What I will never forget from that lunch was the genuine affection Scalia had for Ruth Bader Ginsburg. He called her "Ruthie" and spoke of her not the way you describe a close work colleague — not even the way you talk about a good friend& mdash; but the way a man talks about a beloved sister. I sat that afternoon trying to think of a figure on the left who speaks that way about an ideological foe and couldn't come up with one. I still can't.
All of which is to say that, to me, at least, Antonin Scalia was one of the few D.C. characters who, in person, was larger than life — in the best ways.
And here's Vic Matus:
In 2008, I was invited to judge a wine-and-oyster pairing competition at the Old Ebbitt Grill. It was a great deal: Rank 20 glasses of whites in order of your liking alongside all the Olympia oysters you can eat. Food writers and oenophiles I expected to see there. But Supreme Court Justice Antonin Scalia?

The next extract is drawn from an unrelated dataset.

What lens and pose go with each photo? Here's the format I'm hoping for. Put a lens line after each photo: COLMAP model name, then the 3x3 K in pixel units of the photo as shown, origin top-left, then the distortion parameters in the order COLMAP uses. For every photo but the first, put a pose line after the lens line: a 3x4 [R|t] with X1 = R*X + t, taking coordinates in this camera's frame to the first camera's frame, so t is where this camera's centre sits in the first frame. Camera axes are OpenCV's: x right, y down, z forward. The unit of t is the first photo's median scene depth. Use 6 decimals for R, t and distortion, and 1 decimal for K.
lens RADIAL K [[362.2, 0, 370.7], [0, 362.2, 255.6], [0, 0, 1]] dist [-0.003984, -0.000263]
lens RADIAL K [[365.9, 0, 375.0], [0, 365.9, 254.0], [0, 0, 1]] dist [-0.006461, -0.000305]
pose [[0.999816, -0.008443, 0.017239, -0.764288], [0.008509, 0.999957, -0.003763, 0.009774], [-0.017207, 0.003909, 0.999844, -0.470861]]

This shouldn't have come as a surprise. Scalia was a man of many appetites. He was also built like a tank. Two chairs down from me, I could see the justice thoughtfully swishing around his glasses, gesturing to the waiter to bring over another iced tray of Olympias. In the end, I downed 43 oysters. Scalia had more. It was a sight to behold.
Afterwards, the judges were invited upstairs to a reception. At the bar, I caught up with Scalia who confessed he preferred beer with oysters (and ordered a beer at the bar). He also said the white varietals all too often reminded him of apples. At some point, he and I and three other judges sat at a table. Scalia then proceeded to order dinner from the menu even though we were still recovering from the competition. But he shot the rest of us a stare that got us to all order dinner. How could we not?

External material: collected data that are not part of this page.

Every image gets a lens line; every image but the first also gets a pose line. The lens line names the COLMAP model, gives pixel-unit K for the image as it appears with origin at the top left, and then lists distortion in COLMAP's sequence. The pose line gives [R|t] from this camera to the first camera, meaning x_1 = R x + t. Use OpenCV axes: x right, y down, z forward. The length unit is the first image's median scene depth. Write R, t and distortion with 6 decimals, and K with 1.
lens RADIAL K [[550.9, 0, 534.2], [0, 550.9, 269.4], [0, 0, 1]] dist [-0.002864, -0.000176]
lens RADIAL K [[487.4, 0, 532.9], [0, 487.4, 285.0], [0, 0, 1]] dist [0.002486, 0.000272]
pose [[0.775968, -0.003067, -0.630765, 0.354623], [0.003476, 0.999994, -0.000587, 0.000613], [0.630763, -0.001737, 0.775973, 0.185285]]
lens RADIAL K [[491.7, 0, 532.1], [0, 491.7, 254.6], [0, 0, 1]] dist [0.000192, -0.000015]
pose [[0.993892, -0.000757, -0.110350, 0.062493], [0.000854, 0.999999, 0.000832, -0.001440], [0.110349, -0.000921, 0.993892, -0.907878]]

Needless to say, it was a great dinner. We all had questions, and Scalia didn't shrink from answering. He didn't worry about being quoted. He loved to engage in debate with the liberals at the table and the liberals loved it, too. I called him justice but another man kept calling him Nino. Scalia didn't seem to mind.

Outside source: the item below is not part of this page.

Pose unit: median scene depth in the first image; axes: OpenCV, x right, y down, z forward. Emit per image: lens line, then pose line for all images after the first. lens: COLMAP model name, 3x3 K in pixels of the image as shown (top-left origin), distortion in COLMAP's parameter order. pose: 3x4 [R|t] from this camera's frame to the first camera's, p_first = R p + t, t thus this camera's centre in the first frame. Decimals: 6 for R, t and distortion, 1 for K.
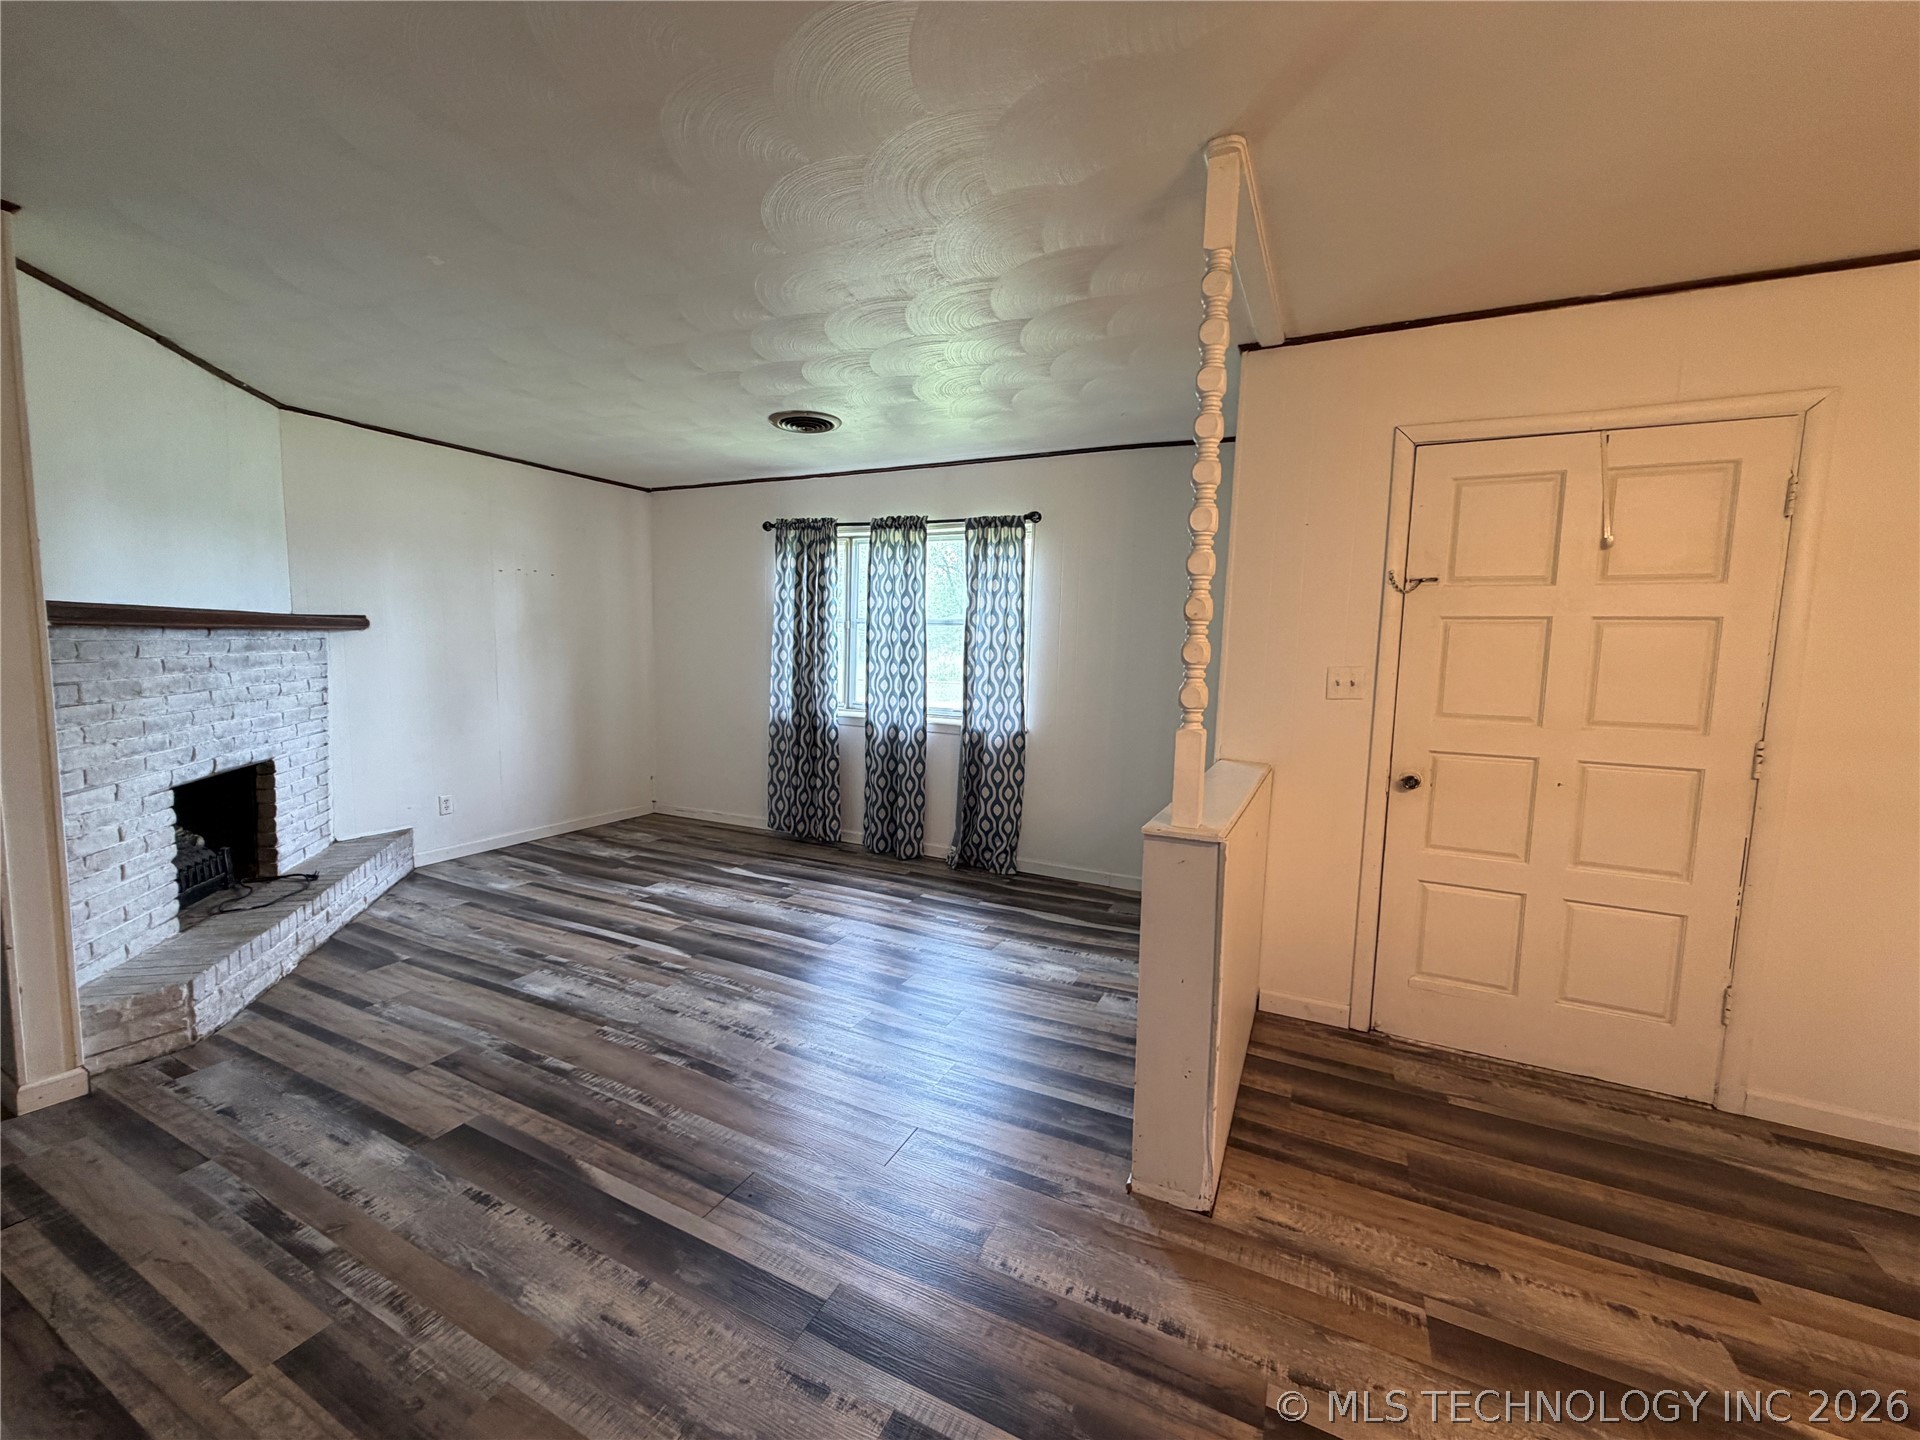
lens RADIAL K [[771.8, 0, 965.2], [0, 771.8, 714.0], [0, 0, 1]] dist [-0.000580, -0.000098]
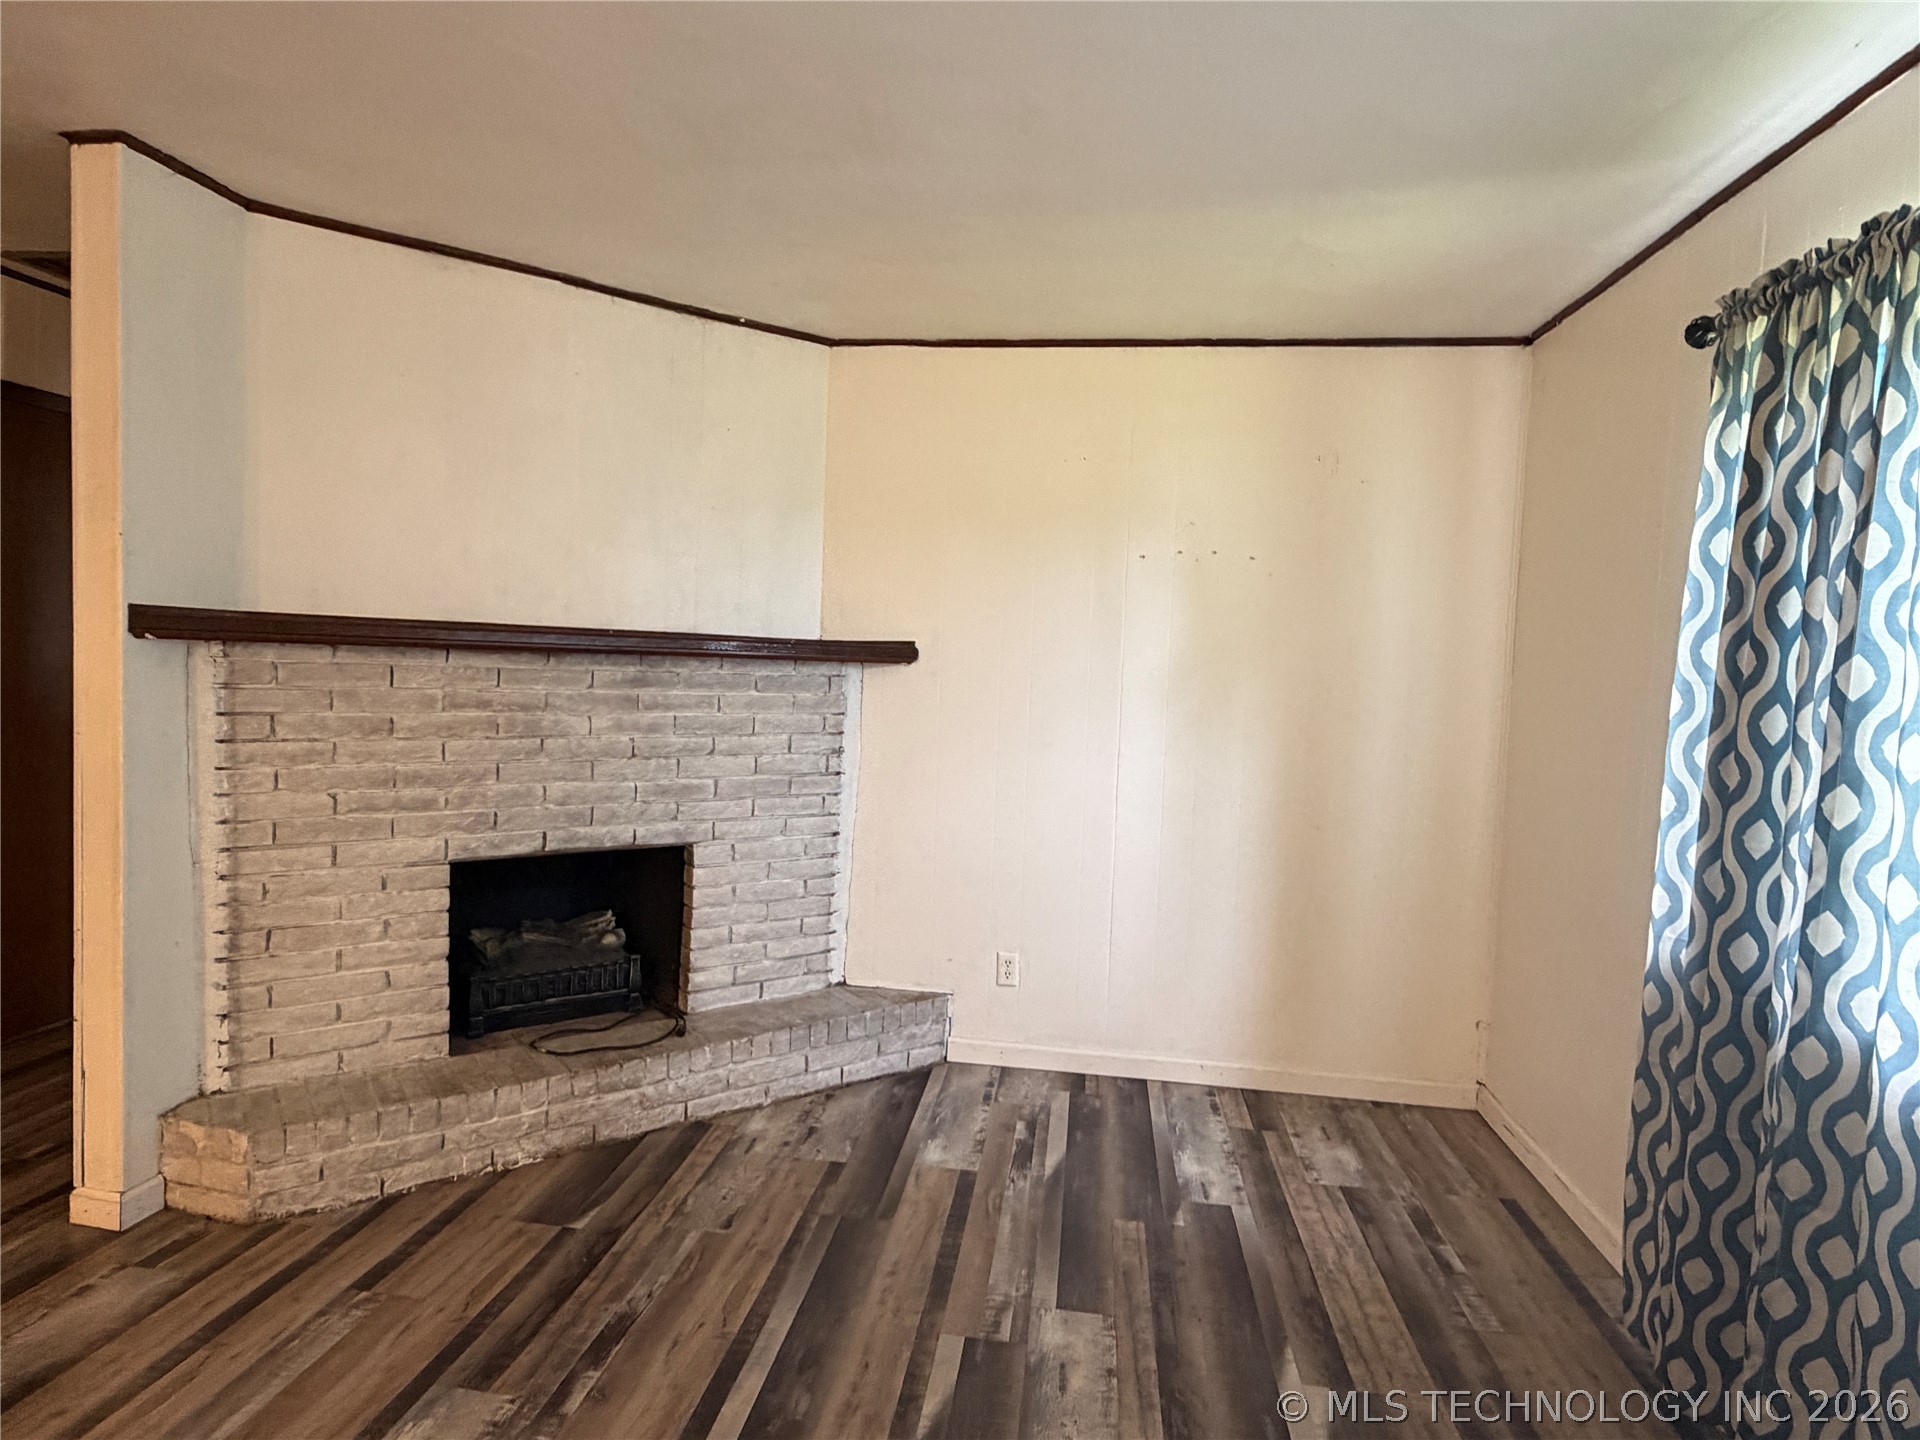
lens RADIAL K [[1099.1, 0, 958.0], [0, 1099.1, 718.7], [0, 0, 1]] dist [0.003100, 0.001267]
pose [[0.311159, 0.037770, -0.949607, 0.107894], [-0.119583, 0.992824, 0.000306, -0.080386], [0.942804, 0.113462, 0.313443, 0.877762]]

He did seem to mind that I was from Jersey — I figured since he was originally from there, we had at least that much in common. But his family moved to Queens when he was a child whereas my family moved from New York to the Jersey Shore. He jokingly waved me off, as if to say, "Go back to Jersey" (at least I think he was joking). This happened a second time when I mentioned to him we both went to Georgetown. Scalia attended the College of Arts and Sciences. So when I told him I went to the School of Foreign Service, he again dismissed me with a wave of his hand. He was funny the entire night. He made jokes about his going hunting. He ordered dessert. (And yes, he glowered at all of us until we all ordered dessert.)
I invited him to come to our office and speak to the editorial staff over lunch. And just like at the dinner, he took every single question head on, complaining primarily about the federal docket not just being backlogged by cases, but overwhelmed by them. Many of these cases don't belong in federal court, he insisted. They can and should be handled at the lower level.
Why did he go into law in the first place? When he was at Georgetown, he would spend time with his Uncle Vinnie, who was an attorney. ("Every Italian has an uncle named Vinnie," he was fond of saying.) Scalia liked what he saw and the rest is history.
All I have to add is what I wrote in my short post Saturday afternoon, after hearing the sad news: "There were giants in the earth in those days."